[Opening DATA TO EXAMINE section]

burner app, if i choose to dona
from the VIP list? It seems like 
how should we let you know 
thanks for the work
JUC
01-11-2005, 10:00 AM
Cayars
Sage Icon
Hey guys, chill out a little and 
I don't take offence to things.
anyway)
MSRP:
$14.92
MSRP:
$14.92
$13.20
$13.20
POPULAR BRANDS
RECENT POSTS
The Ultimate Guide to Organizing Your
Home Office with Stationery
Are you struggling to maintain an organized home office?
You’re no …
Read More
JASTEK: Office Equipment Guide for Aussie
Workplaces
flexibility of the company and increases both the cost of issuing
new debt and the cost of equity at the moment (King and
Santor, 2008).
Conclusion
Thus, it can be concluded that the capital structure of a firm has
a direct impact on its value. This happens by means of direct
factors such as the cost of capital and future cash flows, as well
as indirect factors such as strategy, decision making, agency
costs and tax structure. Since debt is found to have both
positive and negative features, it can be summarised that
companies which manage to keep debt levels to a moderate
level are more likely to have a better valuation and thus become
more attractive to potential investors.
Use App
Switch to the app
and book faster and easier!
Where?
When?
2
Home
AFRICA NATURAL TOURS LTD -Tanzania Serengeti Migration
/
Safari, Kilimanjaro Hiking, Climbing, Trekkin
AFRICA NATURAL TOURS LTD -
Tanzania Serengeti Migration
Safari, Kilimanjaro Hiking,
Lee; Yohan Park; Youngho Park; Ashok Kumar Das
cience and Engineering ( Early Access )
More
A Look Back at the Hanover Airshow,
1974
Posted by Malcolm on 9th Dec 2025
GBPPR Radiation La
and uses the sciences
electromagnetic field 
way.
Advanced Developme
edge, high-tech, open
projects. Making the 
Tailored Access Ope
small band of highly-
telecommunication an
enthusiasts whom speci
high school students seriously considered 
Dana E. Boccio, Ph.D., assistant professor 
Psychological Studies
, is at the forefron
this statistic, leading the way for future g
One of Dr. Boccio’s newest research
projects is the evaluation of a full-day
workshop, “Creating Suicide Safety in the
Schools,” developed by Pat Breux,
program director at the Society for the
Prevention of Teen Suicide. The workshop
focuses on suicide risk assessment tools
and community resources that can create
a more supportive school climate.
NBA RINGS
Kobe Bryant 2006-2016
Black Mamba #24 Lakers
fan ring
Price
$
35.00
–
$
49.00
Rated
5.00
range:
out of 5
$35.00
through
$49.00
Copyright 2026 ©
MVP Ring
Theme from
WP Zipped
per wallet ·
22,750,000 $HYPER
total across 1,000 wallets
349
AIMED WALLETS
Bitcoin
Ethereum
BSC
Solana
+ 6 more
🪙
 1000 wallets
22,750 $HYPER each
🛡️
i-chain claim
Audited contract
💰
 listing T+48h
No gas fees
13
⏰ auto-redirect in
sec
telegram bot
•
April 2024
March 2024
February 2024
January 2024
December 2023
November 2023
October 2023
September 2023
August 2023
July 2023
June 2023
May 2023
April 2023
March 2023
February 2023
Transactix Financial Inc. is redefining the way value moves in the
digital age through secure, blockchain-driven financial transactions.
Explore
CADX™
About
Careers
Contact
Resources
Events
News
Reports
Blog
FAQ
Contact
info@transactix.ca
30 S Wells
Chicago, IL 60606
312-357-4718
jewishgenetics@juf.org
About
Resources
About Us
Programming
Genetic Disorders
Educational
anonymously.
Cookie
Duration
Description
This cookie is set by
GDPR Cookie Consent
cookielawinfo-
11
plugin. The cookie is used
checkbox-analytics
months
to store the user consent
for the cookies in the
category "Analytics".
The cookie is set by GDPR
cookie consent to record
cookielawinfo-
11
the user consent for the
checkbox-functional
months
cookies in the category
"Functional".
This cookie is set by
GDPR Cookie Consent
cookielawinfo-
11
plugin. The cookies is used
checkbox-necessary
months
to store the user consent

[Closing DATA TO EXAMINE section]

- **TASK PROMPT**
Scan the entries above for the line containing "AFRICA NATURAL TOURS LTD -Tanzania", and copy it and all lines after it exactly, down to and including the line containing "Advanced Developme".

- **REPLY**
AFRICA NATURAL TOURS LTD -Tanzania Serengeti Migration
/
Safari, Kilimanjaro Hiking, Climbing, Trekkin
AFRICA NATURAL TOURS LTD -
Tanzania Serengeti Migration
Safari, Kilimanjaro Hiking,
Lee; Yohan Park; Youngho Park; Ashok Kumar Das
cience and Engineering ( Early Access )
More
A Look Back at the Hanover Airshow,
1974
Posted by Malcolm on 9th Dec 2025
GBPPR Radiation La
and uses the sciences
electromagnetic field 
way.
Advanced Developme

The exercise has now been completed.